The quake struck at 8:24 a.m. local time on Sunday (2324 GMT on Saturday), according to the US Geological Survey.

The epicenter was monitored at 37.9813 degrees north latitude and 141.8492 degrees east longitude, with a depth of 24.8 kilometers (14 miles), the Xinhua news agency reported.

The quake was followed by a 6.6-magnitude aftershock two minutes later.

Japan is still conducting rescue operations in the aftermath of Friday's 8.9-magnitude earthquake, which triggered a 23-foot (7-meter) tsunami and over 50 aftershocks, with many measuring more than 6.0 on the Richter scale.

There are concerns that the death toll from the catastrophic earthquake could exceed 1,800.

The strong tremor has left millions of people in the quake-stricken area without water, gas, and electricity.

The quake struck at 2:46 p.m. local time (0546 GMT) on Friday and its epicenter was monitored at about 373 kilometers (231 miles) from the capital Tokyo, with a depth of 32 kilometers (20 miles).

The temblor triggered a seven-meter (23-foot) tsunami and was followed by over 50 aftershocks over the next few hours, with many measuring more than 6.0 on the Richter scale.

On Friday, Japanese Prime Minister Naoto Kan pledged that the government would do all it can to rescue the survivors of the disaster.

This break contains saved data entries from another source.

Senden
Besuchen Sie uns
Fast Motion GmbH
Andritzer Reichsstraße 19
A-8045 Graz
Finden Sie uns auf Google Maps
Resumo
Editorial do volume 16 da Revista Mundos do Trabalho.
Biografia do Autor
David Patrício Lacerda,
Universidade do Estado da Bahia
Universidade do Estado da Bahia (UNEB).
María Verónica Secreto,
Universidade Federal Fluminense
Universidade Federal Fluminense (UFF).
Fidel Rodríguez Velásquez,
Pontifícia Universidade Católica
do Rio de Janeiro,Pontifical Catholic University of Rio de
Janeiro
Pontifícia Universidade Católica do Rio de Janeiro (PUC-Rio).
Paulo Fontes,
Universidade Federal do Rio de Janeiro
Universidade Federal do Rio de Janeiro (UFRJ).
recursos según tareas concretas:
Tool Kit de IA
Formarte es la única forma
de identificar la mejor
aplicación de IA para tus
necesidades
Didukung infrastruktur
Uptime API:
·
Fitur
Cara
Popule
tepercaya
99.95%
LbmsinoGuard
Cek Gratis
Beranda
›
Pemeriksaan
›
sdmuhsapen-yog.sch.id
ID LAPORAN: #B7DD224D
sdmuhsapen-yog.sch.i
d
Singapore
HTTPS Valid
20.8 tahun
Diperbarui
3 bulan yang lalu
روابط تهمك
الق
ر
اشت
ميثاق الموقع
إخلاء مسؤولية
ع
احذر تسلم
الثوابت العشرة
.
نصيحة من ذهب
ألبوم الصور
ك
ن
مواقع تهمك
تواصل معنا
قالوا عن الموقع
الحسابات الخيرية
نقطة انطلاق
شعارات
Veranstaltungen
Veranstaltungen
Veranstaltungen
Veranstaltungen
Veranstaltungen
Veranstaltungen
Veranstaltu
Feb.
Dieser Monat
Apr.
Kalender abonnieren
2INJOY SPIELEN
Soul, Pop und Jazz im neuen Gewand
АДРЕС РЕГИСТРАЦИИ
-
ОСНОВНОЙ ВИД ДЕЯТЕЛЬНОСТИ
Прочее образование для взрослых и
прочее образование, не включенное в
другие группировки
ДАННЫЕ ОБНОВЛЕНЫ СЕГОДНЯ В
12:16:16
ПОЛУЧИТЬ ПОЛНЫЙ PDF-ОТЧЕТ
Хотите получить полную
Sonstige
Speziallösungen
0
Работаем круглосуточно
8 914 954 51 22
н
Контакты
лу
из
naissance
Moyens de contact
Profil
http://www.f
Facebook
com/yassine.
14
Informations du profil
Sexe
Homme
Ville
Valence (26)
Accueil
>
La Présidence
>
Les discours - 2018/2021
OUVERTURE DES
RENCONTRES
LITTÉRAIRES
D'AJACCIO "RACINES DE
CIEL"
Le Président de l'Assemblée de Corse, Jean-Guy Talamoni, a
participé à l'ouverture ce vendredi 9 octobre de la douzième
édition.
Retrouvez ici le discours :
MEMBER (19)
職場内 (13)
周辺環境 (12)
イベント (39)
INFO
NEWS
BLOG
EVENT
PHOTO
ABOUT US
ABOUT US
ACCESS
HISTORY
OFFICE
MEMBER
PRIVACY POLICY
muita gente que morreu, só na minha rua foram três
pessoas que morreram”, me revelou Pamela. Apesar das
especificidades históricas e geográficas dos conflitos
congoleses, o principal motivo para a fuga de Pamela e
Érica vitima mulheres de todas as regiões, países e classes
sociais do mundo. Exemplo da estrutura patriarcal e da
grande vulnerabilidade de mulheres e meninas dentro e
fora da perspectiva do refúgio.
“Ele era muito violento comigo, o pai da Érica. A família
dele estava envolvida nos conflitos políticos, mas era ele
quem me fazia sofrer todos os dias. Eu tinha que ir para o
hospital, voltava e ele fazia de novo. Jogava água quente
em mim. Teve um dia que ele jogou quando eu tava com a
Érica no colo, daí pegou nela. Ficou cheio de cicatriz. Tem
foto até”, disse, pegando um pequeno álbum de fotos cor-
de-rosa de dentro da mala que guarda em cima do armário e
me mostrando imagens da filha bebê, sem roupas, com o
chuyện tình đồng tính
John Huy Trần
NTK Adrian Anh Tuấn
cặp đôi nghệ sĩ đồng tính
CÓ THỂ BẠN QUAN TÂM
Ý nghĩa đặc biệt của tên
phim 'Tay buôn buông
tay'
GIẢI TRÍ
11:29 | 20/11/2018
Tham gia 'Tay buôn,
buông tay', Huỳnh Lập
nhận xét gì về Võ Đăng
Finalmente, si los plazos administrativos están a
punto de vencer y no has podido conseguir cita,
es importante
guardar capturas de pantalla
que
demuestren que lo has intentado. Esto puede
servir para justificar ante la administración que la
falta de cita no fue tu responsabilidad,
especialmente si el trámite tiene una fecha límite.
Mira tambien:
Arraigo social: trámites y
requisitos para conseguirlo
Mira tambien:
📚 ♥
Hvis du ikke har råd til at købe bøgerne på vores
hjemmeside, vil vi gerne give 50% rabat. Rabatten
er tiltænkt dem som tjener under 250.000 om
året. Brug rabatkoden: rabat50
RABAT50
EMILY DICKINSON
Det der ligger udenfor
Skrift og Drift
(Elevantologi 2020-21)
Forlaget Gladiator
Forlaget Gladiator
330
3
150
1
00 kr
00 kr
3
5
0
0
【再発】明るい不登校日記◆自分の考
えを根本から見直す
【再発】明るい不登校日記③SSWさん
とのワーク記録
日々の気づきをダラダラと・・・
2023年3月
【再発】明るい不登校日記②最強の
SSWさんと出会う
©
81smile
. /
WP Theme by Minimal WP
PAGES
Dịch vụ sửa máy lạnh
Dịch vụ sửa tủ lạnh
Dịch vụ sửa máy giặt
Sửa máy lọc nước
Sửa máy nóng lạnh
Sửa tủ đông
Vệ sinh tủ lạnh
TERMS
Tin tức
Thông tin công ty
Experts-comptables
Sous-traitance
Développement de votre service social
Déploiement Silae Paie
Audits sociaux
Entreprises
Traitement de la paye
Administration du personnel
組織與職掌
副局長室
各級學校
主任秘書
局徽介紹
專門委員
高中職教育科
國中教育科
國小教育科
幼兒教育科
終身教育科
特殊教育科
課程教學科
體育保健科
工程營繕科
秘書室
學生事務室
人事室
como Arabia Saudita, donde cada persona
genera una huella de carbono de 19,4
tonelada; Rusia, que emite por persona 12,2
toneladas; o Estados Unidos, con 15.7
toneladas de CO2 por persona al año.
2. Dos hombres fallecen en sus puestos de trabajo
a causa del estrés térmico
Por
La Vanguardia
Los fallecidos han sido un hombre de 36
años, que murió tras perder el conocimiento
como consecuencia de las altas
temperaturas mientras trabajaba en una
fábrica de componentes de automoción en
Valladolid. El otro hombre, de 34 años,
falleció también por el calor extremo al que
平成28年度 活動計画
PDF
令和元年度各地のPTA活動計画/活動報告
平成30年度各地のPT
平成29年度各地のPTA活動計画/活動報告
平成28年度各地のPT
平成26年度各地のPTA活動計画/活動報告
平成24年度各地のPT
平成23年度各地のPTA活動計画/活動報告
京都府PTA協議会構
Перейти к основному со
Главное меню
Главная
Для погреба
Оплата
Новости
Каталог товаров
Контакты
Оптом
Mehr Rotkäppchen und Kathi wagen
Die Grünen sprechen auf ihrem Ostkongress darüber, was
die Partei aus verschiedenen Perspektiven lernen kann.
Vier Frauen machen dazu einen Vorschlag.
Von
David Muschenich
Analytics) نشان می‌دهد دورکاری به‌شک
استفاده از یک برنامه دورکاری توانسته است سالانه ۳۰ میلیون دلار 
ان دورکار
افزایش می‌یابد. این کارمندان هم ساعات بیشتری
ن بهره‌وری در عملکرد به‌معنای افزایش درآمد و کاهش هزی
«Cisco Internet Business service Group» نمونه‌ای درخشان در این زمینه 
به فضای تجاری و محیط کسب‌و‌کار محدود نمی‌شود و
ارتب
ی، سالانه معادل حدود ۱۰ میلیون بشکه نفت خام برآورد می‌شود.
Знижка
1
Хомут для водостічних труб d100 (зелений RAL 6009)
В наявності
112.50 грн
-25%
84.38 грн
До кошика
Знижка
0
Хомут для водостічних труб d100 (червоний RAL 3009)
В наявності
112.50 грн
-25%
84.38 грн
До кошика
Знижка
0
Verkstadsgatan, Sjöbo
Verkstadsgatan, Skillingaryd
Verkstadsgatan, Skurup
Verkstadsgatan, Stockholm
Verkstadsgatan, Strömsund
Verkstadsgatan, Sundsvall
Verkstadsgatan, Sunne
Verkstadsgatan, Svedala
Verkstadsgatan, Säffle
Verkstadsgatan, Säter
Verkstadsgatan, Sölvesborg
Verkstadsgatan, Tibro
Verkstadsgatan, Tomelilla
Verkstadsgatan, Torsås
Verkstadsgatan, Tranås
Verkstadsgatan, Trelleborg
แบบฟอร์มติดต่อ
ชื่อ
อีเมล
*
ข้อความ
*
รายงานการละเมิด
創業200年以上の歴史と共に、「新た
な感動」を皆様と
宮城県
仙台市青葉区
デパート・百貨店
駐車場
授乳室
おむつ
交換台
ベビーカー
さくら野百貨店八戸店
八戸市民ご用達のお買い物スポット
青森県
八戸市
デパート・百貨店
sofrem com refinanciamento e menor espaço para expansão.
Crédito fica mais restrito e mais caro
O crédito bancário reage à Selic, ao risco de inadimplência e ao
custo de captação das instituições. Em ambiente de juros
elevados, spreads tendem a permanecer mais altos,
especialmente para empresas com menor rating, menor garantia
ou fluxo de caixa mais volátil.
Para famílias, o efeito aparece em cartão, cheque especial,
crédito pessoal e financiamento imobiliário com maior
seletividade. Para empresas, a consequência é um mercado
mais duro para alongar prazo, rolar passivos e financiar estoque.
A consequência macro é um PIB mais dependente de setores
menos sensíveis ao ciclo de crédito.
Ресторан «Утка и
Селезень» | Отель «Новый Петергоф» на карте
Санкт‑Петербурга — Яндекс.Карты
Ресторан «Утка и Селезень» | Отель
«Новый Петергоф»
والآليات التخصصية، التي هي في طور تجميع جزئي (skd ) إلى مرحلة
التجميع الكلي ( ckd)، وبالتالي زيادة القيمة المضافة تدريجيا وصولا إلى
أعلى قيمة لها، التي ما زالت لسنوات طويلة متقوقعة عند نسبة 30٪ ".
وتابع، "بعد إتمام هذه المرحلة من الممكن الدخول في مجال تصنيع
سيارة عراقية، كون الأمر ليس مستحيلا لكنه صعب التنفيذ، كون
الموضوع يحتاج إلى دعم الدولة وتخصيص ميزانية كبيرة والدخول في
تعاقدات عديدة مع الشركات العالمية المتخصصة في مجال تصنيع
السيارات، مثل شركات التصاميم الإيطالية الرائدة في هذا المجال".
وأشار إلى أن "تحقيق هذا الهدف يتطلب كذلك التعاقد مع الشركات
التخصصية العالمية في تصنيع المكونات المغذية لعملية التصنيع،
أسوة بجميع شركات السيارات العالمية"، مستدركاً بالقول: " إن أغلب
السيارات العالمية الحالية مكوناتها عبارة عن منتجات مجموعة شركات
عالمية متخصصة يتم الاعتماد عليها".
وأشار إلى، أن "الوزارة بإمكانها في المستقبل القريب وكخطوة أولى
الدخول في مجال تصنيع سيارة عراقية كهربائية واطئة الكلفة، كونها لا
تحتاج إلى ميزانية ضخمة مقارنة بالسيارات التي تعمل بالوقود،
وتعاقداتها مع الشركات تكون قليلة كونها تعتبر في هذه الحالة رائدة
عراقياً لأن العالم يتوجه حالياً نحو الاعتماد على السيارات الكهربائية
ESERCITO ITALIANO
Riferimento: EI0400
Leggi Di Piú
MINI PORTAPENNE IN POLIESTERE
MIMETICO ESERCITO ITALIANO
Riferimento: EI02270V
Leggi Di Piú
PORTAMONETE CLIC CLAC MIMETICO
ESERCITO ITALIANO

The Japanese islands are located in an area that is the convergence point for several continental and oceanic plates. Because of Japan's location on an active plate zone, the country has had a long history of serious quakes.

The worst earthquake to hit Japan was the 8.3-magnitude Great Kanto Earthquake of 1923, which killed 100,000 people.

In 1995, the city of Kobe was hit by a powerful earthquake that killed 6,000 and injured nearly half a million residents.